The most recent survey, a July poll from the Jerusalem Media and Communications Centre, found that 52 per cent of Israelis favour restarting construction when the freeze ends; 42 per cent supported extending the moratorium.

‘Proximity’ talks

Al Jazeera’s Nick Spicer, reporting from Washington DC, said the impending end of the Israeli settlement freeze had concentrated American efforts on restarting the talks.

“What really put pressure on the resumption of direct talks was President Obama’s fear that the expiration of the moratorium on building new settlements, that expires on September 26, would completely break down what was left of the peace process,” he said.

The Palestinian Authority broke off direct talks with Israel in December 2008, when Israel launched a three-week war in the Gaza Strip. Obama has spent the last 18 months trying to cajole both sides into restarting a dialogue.

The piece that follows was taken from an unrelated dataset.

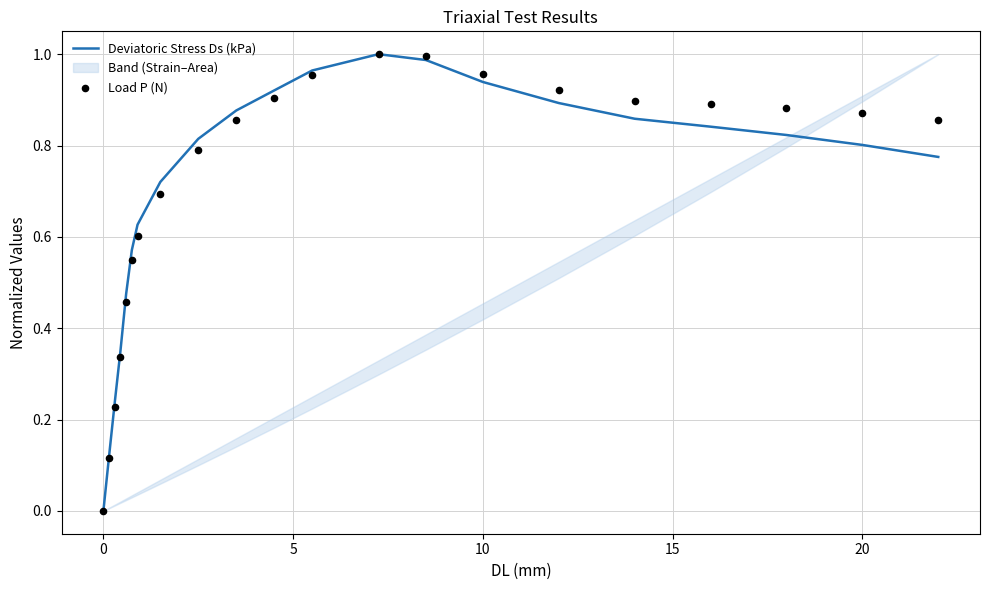

Which series reaches the minimum Y coordinate?

Deviatoric Stress Ds (kPa)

He pushed earlier this year for “proximity talks,” indirect negotiations moderated by George Mitchell, Obama’s Middle East evoy.

Abbas and the Arab League agreed in March to begin indirect talks, which were almost immediately postponed following Israel’s announcement of 1,600 new homes in the illegal East Jerusalem settlement of Ramat Shlomo.

The negotiations finally began in May, and Abbas said he would give them four months to show progress.